Saturday, August 18, 2012

The Day Before the Concert 8-18

Today is also Kathy's twins birthday!  Alicia and Samantha are now 6!!!!!!  What a lovely age!  They are such cuties.  Next week is their birthday party with their friends.  This will be the first for them.  I expect they will have a great time.

I am rather lightheaded today but I don't understand why.  It is just one of those type days, I suppose.  I am not sure what is going on but hey, the head isn't so sore today so that is good.  I had a headache when I woke up but now it is almost gone.  This is a first for me, I think.  I am hoping that by tomorrow  the dizziness will be gone.

I waiting for the programs for the concert tomorrow to finish printing.  Natalie drew the picture.

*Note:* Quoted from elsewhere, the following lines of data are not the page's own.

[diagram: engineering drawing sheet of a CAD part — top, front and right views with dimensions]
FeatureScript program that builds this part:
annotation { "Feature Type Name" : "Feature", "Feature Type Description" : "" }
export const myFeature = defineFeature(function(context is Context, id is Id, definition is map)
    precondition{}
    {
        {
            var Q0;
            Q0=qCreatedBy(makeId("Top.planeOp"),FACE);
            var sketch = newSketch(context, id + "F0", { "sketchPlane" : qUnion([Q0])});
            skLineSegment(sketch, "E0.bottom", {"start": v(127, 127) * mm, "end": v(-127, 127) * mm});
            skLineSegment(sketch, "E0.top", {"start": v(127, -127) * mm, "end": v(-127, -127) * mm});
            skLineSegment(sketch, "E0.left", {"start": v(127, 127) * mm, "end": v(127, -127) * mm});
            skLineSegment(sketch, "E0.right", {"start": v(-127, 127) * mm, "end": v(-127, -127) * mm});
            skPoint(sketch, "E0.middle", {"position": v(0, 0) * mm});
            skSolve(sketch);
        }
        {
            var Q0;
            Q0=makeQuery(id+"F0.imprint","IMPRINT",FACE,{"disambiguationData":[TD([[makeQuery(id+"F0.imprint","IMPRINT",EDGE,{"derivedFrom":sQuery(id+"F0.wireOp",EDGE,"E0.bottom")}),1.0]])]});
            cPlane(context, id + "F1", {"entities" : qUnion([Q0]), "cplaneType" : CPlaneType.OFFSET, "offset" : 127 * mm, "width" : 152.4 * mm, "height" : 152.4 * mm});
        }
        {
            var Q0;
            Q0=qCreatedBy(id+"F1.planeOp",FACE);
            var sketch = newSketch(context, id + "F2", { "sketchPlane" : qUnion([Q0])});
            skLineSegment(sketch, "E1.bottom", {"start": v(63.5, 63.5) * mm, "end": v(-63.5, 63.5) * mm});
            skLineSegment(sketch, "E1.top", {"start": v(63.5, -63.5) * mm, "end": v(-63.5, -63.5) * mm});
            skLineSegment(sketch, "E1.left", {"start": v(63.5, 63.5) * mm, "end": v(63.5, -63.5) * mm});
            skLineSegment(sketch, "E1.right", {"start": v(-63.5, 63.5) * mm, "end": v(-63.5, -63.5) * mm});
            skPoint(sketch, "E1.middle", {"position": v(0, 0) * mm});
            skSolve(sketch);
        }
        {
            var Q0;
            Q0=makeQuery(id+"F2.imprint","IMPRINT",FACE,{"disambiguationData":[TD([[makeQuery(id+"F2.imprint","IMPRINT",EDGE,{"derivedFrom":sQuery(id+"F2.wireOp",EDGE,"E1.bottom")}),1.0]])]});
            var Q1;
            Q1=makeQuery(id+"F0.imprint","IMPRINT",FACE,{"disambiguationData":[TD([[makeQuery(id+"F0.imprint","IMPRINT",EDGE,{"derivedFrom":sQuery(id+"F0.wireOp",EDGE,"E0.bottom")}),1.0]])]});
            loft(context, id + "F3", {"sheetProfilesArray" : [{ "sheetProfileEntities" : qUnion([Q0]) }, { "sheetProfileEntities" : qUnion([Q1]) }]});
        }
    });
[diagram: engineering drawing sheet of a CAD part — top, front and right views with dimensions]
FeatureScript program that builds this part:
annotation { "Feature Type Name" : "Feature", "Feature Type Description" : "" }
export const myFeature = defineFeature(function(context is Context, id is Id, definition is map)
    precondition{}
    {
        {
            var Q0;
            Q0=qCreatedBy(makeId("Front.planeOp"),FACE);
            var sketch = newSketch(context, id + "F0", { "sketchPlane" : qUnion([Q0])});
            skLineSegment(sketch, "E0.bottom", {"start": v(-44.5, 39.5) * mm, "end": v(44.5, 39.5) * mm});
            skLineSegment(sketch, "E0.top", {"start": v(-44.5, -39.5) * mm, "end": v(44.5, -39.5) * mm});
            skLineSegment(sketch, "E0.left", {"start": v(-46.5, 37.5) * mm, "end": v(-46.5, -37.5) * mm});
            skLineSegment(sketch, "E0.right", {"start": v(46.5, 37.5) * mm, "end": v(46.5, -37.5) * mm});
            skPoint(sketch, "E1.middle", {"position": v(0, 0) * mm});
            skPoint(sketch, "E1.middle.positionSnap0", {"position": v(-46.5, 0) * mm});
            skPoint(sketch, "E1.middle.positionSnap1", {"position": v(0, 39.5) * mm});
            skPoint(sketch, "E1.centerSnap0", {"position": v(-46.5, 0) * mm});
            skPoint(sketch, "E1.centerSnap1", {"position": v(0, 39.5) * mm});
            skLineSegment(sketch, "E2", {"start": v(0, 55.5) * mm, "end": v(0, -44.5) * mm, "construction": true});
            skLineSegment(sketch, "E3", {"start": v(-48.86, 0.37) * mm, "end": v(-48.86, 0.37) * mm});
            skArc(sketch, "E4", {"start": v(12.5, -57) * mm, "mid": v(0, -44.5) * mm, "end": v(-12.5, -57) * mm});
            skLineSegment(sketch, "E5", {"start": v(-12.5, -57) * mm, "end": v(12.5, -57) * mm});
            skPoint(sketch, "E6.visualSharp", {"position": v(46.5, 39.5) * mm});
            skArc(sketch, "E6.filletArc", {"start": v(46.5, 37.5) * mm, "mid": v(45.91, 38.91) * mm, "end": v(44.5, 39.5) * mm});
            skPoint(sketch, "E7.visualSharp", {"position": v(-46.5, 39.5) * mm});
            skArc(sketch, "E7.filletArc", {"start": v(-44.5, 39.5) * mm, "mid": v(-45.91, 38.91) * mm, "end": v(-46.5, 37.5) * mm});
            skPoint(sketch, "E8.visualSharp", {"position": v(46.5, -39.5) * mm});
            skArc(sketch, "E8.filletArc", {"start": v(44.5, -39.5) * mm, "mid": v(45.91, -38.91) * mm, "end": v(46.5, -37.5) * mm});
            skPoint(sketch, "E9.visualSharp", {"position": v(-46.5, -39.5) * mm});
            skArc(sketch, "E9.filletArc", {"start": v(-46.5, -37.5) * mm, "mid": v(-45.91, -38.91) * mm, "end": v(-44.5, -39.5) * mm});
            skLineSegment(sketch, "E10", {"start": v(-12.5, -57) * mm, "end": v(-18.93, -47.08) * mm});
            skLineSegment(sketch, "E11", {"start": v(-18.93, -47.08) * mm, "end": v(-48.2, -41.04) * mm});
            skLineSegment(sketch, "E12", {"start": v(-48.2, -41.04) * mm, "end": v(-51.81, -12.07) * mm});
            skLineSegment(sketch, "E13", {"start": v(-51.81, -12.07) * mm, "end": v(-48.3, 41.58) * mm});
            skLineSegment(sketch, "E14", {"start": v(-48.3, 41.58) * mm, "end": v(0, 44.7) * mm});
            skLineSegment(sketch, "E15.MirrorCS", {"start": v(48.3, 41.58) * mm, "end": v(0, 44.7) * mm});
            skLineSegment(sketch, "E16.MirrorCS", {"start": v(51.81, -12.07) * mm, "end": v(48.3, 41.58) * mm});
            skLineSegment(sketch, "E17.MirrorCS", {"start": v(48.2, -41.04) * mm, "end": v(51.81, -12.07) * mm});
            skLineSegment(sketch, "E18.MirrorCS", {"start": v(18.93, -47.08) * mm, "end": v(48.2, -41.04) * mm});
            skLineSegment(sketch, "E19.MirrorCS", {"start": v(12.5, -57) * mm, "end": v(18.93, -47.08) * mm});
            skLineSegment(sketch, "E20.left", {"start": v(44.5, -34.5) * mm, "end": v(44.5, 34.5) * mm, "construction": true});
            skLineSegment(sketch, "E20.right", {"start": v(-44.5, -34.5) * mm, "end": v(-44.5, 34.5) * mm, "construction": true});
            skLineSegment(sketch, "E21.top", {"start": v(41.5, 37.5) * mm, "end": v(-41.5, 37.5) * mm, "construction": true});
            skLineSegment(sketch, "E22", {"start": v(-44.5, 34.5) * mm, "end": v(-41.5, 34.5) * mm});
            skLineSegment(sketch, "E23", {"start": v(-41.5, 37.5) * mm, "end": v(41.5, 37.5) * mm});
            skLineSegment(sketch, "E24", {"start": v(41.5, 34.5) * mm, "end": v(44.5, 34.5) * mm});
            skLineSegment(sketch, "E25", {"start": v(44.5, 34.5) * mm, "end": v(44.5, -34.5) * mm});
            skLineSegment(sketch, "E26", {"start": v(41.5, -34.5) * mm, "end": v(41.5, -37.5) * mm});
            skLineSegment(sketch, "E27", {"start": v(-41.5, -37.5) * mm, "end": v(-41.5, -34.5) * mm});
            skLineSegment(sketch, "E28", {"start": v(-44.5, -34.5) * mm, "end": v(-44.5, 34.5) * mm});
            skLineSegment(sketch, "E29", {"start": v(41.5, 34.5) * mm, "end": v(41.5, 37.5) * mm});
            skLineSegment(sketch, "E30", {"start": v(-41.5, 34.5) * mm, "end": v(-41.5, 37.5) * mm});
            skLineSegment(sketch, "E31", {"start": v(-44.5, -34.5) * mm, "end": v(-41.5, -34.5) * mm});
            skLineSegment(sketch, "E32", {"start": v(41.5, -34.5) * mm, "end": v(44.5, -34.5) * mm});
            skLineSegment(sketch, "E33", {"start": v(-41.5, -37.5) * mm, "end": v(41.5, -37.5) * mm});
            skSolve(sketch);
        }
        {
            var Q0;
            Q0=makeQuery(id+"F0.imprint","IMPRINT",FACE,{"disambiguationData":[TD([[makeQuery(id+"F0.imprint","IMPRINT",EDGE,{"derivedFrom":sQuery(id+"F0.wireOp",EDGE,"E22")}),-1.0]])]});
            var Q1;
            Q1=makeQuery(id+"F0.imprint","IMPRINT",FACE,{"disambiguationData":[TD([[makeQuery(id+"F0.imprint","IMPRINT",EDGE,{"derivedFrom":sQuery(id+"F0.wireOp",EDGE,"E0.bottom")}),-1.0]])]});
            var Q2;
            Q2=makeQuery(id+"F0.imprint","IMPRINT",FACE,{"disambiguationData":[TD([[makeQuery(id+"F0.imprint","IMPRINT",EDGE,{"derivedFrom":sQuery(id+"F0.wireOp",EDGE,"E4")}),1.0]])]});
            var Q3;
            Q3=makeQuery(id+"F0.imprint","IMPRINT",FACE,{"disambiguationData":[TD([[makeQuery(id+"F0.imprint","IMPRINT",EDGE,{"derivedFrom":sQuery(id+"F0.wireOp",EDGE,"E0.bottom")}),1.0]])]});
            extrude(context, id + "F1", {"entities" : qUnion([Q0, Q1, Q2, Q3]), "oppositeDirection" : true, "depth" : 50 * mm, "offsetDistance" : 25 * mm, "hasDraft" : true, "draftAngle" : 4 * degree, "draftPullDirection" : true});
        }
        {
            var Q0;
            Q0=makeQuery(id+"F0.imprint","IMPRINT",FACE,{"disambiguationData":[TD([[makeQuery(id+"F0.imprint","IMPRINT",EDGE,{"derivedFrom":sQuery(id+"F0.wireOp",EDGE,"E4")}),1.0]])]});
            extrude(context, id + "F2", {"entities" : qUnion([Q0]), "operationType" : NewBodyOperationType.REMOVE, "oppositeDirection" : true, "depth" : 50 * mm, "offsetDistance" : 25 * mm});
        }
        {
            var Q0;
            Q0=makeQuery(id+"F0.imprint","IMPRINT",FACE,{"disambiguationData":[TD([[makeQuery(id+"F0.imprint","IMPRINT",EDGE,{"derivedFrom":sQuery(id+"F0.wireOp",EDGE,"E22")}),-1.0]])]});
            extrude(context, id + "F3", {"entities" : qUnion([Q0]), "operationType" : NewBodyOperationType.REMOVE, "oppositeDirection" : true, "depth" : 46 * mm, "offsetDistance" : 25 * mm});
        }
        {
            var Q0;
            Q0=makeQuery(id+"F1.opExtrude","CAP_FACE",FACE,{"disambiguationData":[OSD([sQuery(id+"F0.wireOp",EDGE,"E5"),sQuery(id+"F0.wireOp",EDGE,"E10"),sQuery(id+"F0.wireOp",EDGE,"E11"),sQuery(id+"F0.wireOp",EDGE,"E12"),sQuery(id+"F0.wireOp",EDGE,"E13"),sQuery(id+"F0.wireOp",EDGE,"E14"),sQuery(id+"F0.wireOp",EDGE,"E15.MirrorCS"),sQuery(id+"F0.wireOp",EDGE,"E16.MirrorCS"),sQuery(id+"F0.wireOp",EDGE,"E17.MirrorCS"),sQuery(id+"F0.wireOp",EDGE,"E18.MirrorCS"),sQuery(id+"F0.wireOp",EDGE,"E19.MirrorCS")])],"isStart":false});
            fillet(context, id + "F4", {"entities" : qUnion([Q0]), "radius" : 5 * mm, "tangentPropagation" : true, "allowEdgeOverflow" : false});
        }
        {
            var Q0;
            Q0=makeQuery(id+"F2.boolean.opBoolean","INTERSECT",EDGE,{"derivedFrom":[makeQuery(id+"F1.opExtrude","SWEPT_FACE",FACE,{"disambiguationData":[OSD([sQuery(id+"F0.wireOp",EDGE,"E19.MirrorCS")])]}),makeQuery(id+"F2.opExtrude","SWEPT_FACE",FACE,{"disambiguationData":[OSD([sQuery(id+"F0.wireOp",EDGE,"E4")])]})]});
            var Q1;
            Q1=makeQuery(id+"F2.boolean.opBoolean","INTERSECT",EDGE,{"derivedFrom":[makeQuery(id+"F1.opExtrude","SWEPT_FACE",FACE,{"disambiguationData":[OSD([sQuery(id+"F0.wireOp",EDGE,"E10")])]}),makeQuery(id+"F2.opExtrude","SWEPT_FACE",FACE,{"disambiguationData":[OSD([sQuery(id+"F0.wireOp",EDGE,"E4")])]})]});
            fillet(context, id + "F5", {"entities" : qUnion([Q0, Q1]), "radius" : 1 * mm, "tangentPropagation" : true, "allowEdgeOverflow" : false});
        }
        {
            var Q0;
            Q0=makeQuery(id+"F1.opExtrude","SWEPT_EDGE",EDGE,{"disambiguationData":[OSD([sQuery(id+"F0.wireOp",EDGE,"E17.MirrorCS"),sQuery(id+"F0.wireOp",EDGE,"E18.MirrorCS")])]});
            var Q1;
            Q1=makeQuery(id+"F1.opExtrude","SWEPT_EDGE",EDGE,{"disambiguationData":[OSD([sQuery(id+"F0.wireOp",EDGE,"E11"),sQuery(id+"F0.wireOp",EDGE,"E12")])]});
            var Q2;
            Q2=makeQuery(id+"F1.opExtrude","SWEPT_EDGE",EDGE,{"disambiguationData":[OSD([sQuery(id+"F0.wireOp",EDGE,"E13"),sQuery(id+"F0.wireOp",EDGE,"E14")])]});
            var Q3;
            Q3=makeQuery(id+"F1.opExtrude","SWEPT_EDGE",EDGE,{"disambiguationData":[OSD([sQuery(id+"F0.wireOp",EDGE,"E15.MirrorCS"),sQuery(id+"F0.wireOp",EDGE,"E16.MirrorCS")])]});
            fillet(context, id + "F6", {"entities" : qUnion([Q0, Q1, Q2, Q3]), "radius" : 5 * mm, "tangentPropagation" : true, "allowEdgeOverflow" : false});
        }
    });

She did a very good job as usual.  She is a good artist.  Natalie, Hannah, and Lydia will be taking art together next school year with my friend, Star.  I am excited about them taking art classes.  They are all ready good artists so they can only improve.  Natalie and Hannah want to be animators and Lydia wants to be a Fashion Designer.  Lydia is really good at sewing.  She has several sewing books that she is using for projects.  All 3 are also really good at piano too.  They are among my more advanced students.  The only student more advanced then those 3 is Bob.  He won't be in the concert tomorrow because they have tickets for a baseball game.  This will actually be the 3rd concert he has missed in a row.  He missed Christmas because of working, Spring because of tickets for some event, and now, Summer for the baseball game.  I think I will have to check his schedule before I plan the next concert.  Now, I have to burn the CD for the vocalists.  It makes it much easier for Bill (sound person) if all the songs are on one CD.

I am almost ready for the concert way earlier than the last concert.  It is surprising but a good surprise.  I don't mind these type of surprises though, they are good surprises.

I didn't have any lessons today, just shopping for the concert and the programs for the concert.  It should be a fun recital especially since there is BBQ right after.  I was going to get hamburgers, but I changed my mind and got hot dogs instead.  I do have veggie burgers for my vegetarians.  I am not sure who all is vegetarian, but I am prepared.  I know Rick is but I am not sure who else.

I was reading one of the blogs I normally read and it was about Fibro awareness.  It still amazes me that people don't believe it is real or that we aren't really sick.  Since the release of Lyrica and some of the other new medicines, the awareness of Fibro has also gone up and so has the acceptance of Fibro.  I have been rather lucky as my family has always supported me and never questioned me of whether or not I am really sick or not.  Mom was the best though and Andrew (the little bro) too.  Mom went with me a lot when we were going to doctor after doctor trying to find out what is wrong with me.  She went with me when I went to the Cleveland Clinic when we thought I still had the vasculitis.  It was there that I was diagnosed with Fibromyalgia.  Of course, the doctor I have now has known all about Fibro for years before I was diagnosed and I could have had some relief much sooner but I stopped complaining to doctors about the pain and fatigue.  I am glad that unlike others, I have had a doctor to work with since day one of the diagnose.  I also am different in the way, I actually like that I don't look sick because I don't want pity.  People only know something is wrong because I use a scooter or a wheelchair for long distances or for when I have to stand for a very long time.  Other than that, only my friends and family know the extent of my illnesses.  I do wish everyone with these invisible illnesses had the support that I have.  Not all of my family is supportive though, just like so many.  One particular person cannot handle how sick I can get.  He doesn't understand the nature of the illnesses or the fatigue and just says I sleep too much.  He doesn't like that at all.  I have just gotten to the point that what other people think (the negative and naysayers type people) doesn't bother me.  i don't really care. The people who are important to me believe me and support me.  I just ignore those who don't, most of the time.  Yes, I do have days where it does bother me but today isn't one of them.